Problem to work on:
Turn the rows into a numbered list, starting with the first line and going on through the line that contains "entonces cuando contar", with both ends included. Leave out blank lines.

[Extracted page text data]
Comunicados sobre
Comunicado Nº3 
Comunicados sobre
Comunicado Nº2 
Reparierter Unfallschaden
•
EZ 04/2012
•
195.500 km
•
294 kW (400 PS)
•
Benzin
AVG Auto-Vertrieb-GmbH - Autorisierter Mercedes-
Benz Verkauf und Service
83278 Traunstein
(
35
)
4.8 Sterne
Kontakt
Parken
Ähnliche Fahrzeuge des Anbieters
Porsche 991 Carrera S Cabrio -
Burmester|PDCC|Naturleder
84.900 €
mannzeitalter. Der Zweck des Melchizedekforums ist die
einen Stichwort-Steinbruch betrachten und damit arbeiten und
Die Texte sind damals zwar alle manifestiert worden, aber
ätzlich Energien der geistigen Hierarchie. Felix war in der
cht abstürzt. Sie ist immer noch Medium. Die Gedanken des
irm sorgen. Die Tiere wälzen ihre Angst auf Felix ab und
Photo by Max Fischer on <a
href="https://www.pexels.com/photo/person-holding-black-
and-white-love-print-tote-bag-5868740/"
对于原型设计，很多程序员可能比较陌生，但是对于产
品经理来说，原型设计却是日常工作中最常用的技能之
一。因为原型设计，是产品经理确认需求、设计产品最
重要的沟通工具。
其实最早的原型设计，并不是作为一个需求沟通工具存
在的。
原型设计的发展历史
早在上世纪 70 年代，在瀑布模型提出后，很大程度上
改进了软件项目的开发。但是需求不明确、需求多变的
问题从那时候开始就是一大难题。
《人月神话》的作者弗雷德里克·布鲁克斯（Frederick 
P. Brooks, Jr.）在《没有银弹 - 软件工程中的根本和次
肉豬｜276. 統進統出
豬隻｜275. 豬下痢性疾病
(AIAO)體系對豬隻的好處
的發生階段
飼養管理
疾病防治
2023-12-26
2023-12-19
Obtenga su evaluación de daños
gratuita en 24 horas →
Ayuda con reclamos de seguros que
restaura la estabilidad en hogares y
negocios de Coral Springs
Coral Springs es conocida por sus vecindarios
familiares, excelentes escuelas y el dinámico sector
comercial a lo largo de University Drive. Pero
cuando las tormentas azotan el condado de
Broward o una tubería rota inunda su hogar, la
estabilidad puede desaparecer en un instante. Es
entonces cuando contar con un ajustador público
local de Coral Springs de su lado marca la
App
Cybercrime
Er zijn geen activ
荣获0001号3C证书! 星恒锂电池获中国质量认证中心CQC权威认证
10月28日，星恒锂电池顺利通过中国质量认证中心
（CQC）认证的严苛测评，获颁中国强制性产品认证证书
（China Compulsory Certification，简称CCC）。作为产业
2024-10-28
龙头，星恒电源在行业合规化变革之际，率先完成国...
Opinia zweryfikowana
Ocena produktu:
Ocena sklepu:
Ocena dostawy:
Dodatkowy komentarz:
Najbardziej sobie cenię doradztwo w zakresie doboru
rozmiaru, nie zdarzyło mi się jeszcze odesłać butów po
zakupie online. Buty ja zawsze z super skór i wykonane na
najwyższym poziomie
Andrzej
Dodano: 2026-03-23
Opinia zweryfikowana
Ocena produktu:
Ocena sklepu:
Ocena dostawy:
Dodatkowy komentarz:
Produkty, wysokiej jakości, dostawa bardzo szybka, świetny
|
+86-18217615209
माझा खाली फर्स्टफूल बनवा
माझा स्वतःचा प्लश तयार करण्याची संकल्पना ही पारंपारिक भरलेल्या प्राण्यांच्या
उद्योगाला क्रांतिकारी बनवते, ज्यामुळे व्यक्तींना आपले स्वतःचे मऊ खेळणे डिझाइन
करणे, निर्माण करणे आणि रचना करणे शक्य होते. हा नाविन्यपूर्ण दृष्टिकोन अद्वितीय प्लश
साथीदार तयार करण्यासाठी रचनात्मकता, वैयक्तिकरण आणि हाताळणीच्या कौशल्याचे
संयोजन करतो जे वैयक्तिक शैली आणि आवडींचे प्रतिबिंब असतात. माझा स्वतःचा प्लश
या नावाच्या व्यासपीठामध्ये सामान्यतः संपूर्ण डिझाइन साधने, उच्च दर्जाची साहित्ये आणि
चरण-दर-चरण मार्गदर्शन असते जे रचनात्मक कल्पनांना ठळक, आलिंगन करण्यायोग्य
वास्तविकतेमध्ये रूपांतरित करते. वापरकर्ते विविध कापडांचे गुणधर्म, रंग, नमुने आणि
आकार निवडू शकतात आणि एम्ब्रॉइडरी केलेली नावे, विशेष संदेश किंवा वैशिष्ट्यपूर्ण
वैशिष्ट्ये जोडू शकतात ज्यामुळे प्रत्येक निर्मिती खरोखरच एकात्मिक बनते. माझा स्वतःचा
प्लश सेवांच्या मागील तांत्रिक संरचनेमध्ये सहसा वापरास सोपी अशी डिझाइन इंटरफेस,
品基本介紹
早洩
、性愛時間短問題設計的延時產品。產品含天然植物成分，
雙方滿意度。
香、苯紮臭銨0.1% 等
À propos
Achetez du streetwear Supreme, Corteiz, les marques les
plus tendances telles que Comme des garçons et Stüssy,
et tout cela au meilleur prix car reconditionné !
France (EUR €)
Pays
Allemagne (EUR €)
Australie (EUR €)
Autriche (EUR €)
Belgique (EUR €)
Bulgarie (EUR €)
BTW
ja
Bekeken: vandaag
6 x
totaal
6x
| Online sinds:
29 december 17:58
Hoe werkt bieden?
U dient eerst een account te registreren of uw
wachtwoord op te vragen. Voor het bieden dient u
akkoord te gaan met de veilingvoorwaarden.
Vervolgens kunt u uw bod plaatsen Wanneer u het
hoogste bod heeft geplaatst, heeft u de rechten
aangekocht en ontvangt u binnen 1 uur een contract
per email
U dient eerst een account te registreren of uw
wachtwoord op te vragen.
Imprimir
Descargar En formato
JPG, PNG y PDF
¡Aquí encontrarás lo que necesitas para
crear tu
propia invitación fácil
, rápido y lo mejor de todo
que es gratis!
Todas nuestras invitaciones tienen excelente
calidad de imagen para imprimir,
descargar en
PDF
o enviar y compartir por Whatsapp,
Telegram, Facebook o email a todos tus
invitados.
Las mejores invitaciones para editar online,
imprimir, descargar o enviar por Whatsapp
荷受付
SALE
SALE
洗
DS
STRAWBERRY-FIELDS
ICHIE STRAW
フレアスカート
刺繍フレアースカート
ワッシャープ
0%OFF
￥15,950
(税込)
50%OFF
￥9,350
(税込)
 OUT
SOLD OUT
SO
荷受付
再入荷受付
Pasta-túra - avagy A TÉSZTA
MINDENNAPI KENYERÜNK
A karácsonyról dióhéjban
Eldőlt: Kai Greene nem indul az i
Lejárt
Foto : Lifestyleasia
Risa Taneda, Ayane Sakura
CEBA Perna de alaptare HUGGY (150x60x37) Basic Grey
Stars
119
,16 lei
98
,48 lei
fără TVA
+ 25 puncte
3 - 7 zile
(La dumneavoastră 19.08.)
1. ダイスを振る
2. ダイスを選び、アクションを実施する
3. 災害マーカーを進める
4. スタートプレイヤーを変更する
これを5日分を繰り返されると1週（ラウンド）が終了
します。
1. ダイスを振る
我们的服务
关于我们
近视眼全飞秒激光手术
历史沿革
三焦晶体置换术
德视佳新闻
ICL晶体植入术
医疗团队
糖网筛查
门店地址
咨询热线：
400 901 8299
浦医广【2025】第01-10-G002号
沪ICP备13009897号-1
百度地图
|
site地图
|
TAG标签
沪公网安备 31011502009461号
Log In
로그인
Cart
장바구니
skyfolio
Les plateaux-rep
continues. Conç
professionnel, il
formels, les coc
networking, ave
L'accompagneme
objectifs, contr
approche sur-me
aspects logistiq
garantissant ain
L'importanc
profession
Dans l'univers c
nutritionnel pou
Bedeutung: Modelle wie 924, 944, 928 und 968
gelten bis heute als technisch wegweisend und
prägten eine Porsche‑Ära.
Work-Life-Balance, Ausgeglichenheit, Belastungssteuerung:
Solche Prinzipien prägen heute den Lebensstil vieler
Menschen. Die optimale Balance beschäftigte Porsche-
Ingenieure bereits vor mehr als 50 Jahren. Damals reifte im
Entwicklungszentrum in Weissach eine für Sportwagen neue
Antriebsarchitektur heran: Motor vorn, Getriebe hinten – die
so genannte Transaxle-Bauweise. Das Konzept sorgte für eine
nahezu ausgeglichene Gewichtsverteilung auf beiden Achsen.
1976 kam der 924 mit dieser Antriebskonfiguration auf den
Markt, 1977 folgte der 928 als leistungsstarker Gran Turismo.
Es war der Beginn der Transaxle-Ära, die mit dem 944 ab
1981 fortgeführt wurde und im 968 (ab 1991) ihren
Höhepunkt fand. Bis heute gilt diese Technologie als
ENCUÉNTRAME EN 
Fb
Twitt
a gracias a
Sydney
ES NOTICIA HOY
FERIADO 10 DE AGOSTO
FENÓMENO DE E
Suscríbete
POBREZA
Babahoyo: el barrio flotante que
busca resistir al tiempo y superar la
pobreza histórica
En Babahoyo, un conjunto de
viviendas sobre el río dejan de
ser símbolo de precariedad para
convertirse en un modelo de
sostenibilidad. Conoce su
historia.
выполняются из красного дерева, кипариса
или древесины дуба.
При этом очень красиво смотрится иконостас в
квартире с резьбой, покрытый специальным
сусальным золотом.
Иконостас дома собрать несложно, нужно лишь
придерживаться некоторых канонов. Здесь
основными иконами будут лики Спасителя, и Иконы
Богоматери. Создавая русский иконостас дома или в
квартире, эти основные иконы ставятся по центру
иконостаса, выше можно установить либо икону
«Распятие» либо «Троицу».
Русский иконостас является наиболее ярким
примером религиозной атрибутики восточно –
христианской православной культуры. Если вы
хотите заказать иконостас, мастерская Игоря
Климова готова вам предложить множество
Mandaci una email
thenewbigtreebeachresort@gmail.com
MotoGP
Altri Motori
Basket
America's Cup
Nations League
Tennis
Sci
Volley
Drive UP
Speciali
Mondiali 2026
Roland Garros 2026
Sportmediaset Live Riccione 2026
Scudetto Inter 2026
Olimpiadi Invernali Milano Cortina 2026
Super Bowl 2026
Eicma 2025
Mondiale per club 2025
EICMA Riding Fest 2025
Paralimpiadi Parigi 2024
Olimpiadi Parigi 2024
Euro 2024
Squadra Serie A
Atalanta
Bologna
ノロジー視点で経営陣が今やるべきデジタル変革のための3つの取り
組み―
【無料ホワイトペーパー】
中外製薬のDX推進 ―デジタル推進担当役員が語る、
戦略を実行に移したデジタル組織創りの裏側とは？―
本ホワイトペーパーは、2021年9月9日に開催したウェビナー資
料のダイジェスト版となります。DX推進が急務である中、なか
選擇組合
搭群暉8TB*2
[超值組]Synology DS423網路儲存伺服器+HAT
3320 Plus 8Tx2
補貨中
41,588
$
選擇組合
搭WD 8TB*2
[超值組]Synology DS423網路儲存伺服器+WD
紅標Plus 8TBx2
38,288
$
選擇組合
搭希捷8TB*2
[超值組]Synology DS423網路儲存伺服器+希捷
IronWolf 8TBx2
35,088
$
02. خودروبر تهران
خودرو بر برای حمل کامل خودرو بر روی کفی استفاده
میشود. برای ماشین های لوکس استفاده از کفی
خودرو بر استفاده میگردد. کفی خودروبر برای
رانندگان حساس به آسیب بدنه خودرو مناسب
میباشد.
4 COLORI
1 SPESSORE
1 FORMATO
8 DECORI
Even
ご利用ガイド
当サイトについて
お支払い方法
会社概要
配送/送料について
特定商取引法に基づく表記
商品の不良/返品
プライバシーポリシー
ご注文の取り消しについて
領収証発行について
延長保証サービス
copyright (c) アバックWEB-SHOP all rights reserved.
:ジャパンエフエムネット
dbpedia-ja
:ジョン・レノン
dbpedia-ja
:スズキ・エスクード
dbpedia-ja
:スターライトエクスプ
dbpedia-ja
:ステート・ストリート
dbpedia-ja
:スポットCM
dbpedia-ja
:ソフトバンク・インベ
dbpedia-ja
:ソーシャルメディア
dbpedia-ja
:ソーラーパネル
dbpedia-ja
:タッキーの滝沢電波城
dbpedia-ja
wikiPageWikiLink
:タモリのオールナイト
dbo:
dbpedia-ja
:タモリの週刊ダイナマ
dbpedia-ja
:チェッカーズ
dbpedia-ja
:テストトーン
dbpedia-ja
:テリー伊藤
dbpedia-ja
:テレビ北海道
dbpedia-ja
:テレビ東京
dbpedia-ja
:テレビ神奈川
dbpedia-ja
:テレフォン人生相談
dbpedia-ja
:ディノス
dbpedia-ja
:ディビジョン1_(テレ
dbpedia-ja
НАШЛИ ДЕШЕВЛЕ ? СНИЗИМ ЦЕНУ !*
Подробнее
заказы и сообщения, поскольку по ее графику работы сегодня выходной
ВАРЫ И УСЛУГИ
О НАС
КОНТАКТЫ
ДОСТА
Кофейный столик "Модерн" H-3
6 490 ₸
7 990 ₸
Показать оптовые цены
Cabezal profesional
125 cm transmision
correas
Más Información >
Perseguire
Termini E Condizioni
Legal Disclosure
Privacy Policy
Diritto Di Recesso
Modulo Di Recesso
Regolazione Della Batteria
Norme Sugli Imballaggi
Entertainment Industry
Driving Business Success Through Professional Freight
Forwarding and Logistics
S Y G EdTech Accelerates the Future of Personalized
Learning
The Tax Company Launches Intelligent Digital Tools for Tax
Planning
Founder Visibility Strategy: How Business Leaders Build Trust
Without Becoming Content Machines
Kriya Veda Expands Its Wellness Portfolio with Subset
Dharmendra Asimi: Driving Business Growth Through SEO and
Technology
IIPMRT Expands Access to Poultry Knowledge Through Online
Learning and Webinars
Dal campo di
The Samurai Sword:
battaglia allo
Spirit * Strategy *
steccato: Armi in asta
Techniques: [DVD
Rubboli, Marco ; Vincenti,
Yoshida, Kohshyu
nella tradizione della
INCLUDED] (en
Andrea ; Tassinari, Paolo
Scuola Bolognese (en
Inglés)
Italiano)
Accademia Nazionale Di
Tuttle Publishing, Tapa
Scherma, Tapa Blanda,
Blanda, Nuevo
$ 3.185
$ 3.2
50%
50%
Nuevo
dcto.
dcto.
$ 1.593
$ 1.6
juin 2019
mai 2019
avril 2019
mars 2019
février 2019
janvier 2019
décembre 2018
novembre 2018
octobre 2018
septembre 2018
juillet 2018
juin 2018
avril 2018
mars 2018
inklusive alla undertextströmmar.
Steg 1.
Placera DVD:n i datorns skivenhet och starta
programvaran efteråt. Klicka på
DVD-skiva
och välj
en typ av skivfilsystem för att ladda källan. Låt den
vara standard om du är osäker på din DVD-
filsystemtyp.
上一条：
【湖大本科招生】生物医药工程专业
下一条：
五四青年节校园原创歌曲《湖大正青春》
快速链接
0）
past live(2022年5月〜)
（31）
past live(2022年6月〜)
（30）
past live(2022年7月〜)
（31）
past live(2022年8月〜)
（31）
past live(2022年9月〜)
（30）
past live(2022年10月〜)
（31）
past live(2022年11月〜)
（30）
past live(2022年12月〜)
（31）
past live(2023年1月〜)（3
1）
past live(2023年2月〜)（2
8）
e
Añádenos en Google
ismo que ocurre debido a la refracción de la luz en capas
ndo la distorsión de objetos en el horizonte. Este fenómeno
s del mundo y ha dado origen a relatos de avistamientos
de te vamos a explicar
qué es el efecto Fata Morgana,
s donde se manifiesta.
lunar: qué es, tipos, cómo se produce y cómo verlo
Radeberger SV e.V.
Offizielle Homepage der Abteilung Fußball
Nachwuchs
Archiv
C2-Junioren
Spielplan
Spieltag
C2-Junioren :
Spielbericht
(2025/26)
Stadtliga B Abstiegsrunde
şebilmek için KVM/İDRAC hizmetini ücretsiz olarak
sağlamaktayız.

Task response:
1. Comunicados sobre
2. Comunicado Nº3 
3. Comunicados sobre
4. Comunicado Nº2 
5. Reparierter Unfallschaden
6. •
7. EZ 04/2012
8. •
9. 195.500 km
10. •
11. 294 kW (400 PS)
12. •
13. Benzin
14. AVG Auto-Vertrieb-GmbH - Autorisierter Mercedes-
15. Benz Verkauf und Service
16. 83278 Traunstein
17. (
18. 35
19. )
20. 4.8 Sterne
21. Kontakt
22. Parken
23. Ähnliche Fahrzeuge des Anbieters
24. Porsche 991 Carrera S Cabrio -
25. Burmester|PDCC|Naturleder
26. 84.900 €
27. mannzeitalter. Der Zweck des Melchizedekforums ist die
28. einen Stichwort-Steinbruch betrachten und damit arbeiten und
29. Die Texte sind damals zwar alle manifestiert worden, aber
30. ätzlich Energien der geistigen Hierarchie. Felix war in der
31. cht abstürzt. Sie ist immer noch Medium. Die Gedanken des
32. irm sorgen. Die Tiere wälzen ihre Angst auf Felix ab und
33. Photo by Max Fischer on <a
34. href="https://www.pexels.com/photo/person-holding-black-
35. and-white-love-print-tote-bag-5868740/"
36. 对于原型设计，很多程序员可能比较陌生，但是对于产
37. 品经理来说，原型设计却是日常工作中最常用的技能之
38. 一。因为原型设计，是产品经理确认需求、设计产品最
39. 重要的沟通工具。
40. 其实最早的原型设计，并不是作为一个需求沟通工具存
41. 在的。
42. 原型设计的发展历史
43. 早在上世纪 70 年代，在瀑布模型提出后，很大程度上
44. 改进了软件项目的开发。但是需求不明确、需求多变的
45. 问题从那时候开始就是一大难题。
46. 《人月神话》的作者弗雷德里克·布鲁克斯（Frederick 
47. P. Brooks, Jr.）在《没有银弹 - 软件工程中的根本和次
48. 肉豬｜276. 統進統出
49. 豬隻｜275. 豬下痢性疾病
50. (AIAO)體系對豬隻的好處
51. 的發生階段
52. 飼養管理
53. 疾病防治
54. 2023-12-26
55. 2023-12-19
56. Obtenga su evaluación de daños
57. gratuita en 24 horas →
58. Ayuda con reclamos de seguros que
59. restaura la estabilidad en hogares y
60. negocios de Coral Springs
61. Coral Springs es conocida por sus vecindarios
62. familiares, excelentes escuelas y el dinámico sector
63. comercial a lo largo de University Drive. Pero
64. cuando las tormentas azotan el condado de
65. Broward o una tubería rota inunda su hogar, la
66. estabilidad puede desaparecer en un instante. Es
67. entonces cuando contar con un ajustador público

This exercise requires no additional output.